• **JOB ITEM**
Every line in the listing below from the one with "Замена корпуса" through the one with "le quantità di rifiuti previste" is to be reproduced exactly, both ends included; leave out the rest.

• **INFORMATION**
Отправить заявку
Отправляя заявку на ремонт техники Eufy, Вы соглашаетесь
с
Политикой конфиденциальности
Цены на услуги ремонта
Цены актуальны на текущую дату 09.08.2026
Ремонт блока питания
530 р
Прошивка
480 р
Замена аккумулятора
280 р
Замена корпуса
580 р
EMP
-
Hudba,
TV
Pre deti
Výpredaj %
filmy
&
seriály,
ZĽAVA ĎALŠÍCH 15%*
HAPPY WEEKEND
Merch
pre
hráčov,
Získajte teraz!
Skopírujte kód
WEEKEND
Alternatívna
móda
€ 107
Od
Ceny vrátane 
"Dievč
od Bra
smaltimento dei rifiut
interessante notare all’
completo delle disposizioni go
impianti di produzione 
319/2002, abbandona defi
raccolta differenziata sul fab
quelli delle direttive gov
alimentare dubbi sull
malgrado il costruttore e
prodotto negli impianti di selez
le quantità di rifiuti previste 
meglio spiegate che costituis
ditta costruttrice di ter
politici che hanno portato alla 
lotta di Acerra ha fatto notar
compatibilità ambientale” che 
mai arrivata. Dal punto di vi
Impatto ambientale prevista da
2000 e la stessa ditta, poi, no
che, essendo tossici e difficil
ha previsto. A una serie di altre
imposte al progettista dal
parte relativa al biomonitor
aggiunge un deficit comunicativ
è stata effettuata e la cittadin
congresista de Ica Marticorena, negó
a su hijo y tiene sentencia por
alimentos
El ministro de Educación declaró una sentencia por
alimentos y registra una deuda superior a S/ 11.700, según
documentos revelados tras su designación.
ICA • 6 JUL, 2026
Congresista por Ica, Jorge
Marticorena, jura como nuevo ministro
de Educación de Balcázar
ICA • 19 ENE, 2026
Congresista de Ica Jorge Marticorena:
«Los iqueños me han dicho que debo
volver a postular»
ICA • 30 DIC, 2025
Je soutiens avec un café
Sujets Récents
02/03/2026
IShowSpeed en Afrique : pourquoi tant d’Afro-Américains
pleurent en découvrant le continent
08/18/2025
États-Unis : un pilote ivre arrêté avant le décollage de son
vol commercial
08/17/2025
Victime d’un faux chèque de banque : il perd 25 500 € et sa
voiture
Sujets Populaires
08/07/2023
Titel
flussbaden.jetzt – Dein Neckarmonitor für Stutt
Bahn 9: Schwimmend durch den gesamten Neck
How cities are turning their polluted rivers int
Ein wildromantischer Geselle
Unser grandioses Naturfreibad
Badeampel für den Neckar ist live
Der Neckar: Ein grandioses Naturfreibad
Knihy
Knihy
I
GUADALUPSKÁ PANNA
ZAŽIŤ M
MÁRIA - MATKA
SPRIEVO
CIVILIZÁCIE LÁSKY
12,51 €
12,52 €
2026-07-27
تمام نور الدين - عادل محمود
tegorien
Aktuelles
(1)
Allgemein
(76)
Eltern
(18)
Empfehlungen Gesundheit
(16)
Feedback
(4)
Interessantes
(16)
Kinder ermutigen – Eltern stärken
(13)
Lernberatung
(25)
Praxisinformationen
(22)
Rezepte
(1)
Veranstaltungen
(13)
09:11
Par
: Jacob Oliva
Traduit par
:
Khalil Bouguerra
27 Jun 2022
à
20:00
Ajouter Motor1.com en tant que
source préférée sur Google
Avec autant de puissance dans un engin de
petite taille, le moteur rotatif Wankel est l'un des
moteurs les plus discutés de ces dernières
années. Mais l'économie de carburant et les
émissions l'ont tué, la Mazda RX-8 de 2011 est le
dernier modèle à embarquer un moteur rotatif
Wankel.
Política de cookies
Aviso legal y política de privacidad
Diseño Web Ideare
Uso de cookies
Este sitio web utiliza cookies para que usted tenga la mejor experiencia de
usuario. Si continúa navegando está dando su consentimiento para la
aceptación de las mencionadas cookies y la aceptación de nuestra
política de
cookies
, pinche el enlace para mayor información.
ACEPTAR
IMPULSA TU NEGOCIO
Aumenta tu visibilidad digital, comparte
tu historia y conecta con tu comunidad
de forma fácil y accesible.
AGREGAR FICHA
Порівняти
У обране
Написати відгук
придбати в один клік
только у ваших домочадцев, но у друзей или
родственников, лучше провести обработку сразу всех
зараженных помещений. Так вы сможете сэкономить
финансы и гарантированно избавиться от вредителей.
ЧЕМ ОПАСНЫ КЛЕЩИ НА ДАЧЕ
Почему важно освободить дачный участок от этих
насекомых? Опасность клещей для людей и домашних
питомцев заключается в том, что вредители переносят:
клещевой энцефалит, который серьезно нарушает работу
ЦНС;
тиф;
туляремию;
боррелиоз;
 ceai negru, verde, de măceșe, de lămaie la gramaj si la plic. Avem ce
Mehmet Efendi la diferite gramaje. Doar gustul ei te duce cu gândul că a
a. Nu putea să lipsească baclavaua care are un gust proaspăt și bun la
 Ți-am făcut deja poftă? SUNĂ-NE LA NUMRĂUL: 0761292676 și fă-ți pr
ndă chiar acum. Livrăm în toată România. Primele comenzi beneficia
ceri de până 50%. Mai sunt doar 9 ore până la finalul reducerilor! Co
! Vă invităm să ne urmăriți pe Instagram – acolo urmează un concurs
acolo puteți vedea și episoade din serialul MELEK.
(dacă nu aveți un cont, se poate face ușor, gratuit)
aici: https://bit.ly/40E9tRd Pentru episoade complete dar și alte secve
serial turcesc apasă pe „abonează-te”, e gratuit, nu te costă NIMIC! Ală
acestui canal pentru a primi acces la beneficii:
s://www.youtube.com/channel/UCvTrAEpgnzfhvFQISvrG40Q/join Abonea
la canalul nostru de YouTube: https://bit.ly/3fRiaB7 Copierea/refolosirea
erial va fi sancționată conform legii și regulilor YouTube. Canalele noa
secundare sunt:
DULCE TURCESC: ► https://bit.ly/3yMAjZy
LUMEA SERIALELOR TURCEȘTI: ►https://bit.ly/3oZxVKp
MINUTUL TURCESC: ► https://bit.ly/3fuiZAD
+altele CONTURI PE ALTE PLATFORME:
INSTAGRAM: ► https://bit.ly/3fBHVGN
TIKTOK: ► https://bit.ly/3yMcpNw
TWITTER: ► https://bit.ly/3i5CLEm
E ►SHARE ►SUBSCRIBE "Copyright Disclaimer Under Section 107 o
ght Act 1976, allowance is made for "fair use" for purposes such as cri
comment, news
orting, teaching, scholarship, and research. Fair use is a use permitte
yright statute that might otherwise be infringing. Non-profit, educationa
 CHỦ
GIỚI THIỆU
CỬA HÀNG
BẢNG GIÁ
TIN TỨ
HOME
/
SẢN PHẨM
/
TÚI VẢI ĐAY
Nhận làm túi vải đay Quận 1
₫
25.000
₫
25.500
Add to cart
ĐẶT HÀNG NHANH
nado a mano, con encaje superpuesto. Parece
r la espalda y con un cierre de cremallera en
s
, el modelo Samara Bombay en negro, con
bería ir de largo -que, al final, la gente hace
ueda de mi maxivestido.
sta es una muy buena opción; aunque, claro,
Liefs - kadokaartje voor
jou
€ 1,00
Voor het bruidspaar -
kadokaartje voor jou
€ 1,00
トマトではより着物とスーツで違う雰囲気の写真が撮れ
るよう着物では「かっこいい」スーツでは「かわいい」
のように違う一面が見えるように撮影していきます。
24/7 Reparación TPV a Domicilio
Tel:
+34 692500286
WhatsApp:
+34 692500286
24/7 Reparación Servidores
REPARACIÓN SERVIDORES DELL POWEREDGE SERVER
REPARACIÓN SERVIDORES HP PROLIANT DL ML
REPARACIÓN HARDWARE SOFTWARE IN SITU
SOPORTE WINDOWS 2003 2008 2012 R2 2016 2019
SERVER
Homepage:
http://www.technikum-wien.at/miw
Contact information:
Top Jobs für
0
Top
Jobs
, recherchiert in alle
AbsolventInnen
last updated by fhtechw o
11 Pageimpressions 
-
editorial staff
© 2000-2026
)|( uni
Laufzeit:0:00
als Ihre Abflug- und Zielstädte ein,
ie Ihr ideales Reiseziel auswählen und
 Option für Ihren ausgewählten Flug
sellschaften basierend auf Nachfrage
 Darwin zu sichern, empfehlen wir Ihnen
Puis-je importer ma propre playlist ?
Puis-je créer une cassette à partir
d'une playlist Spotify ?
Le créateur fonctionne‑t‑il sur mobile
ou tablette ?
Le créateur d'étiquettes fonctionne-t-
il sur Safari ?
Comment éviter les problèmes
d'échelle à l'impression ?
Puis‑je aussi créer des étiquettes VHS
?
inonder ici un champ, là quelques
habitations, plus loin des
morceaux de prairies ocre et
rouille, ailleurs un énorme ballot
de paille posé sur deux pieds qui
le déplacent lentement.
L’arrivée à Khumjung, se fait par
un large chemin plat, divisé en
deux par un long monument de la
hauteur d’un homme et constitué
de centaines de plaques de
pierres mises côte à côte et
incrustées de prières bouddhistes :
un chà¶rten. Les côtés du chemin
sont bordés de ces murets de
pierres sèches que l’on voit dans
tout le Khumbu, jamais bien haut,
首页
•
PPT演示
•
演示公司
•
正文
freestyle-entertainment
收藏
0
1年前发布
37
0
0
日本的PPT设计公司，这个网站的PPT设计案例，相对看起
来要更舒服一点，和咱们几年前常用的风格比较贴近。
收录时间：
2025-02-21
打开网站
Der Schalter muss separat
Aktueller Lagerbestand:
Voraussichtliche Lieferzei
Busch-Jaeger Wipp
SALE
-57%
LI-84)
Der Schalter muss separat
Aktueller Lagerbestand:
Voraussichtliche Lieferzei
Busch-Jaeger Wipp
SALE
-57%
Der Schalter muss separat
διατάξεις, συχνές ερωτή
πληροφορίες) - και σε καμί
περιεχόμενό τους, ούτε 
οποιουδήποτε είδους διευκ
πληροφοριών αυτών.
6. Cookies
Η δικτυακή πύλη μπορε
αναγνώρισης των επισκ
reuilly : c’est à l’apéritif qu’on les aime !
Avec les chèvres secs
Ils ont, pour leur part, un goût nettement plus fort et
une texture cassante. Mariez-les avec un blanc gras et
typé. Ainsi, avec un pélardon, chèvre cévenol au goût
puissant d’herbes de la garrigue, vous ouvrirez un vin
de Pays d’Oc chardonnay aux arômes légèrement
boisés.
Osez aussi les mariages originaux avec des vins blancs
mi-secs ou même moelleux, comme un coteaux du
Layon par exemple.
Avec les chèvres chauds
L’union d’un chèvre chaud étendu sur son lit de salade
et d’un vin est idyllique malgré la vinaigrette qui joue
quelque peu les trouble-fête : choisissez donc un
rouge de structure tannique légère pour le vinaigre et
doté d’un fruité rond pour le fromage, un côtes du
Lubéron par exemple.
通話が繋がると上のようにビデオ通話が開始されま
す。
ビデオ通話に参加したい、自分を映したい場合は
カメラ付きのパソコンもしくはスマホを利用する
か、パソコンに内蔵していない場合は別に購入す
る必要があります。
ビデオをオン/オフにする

• **RESPONSE TO THIS TASK**
Замена корпуса
580 р
EMP
-
Hudba,
TV
Pre deti
Výpredaj %
filmy
&
seriály,
ZĽAVA ĎALŠÍCH 15%*
HAPPY WEEKEND
Merch
pre
hráčov,
Získajte teraz!
Skopírujte kód
WEEKEND
Alternatívna
móda
€ 107
Od
Ceny vrátane 
"Dievč
od Bra
smaltimento dei rifiut
interessante notare all’
completo delle disposizioni go
impianti di produzione 
319/2002, abbandona defi
raccolta differenziata sul fab
quelli delle direttive gov
alimentare dubbi sull
malgrado il costruttore e
prodotto negli impianti di selez
le quantità di rifiuti previste 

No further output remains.